Шел дождь, и у меня промокли ноги; поэтому, войдя в теплое помещение, я сразу же стал сильно дрожать. Бильярдные залы были битком набиты, кажется, дело происходило в субботний вечер, и негде было даже к стенке прислониться. Из зала пинг-понга, которым завладели молодые лицеисты, доносились крики и шум. Я туда никогда не заходил; мы называли этот зал «детским садом». Я приоткрыл дверь, чтобы посмотреть, нет ли там местечка. Зал был маленький, и человек двадцать подростков теснились вокруг стола, оставив место только, чтобы было где размахнуться двум игрокам. У двери стоял свободный стул, как раз рядом с батареей. Я вошел, закрыл за собой дверь и сел.

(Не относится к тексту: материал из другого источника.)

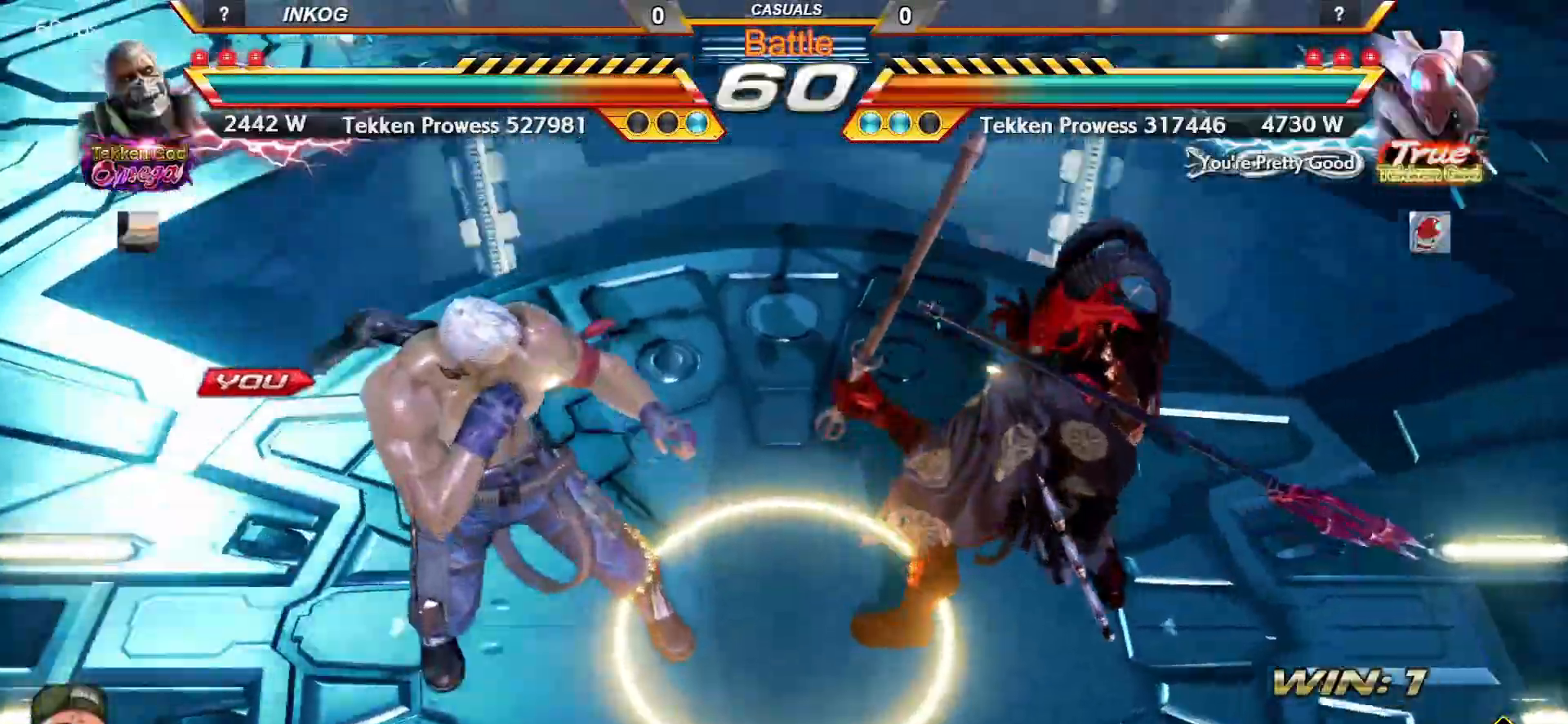
{"buttons": [], "left_stick": "center", "events": []}
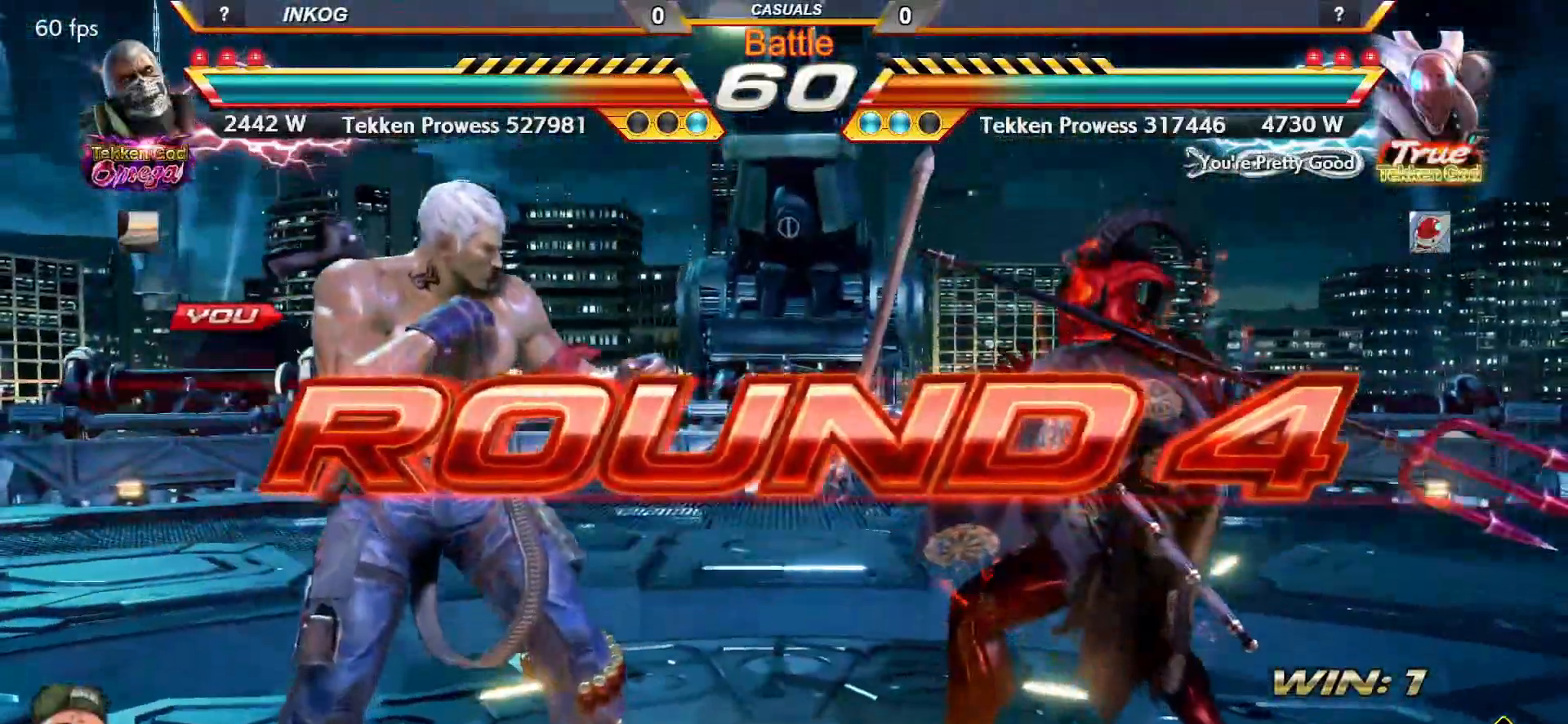
{"buttons": [], "left_stick": "center", "events": []}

Кое— кто из зрителей обернулся, удивившись моему вторжению. Для них я был чужак, бильярдист, да к тому же плохо одетый, небритый и взлохмаченный, с каким-то диким взглядом, в легком, изрядно потертом пальтишке. А они были учениками лицея или гимназии и шумно наслаждались своими первыми вольностями.
Я весь сжался, чтобы унять дрожь, заложил руки в карманы, сунул подбородок в воротник. У игроков в это время шла долгая перекидка, вызывавшая шумные комментарии зрителей. Сухое щелканье мячика отдавалось в моей голове громче, чем выкрики. Один паренек, одетый в авангардистскую форму — черную рубашку с белыми кантами, подошел, чтобы забрать свою феску [1], которая лежала как раз около меня на батарее. Это было проявление ребяческой подозрительности; я поднял голову, чтобы рассмотреть невежу, затем рассеянным взглядом обвел зал.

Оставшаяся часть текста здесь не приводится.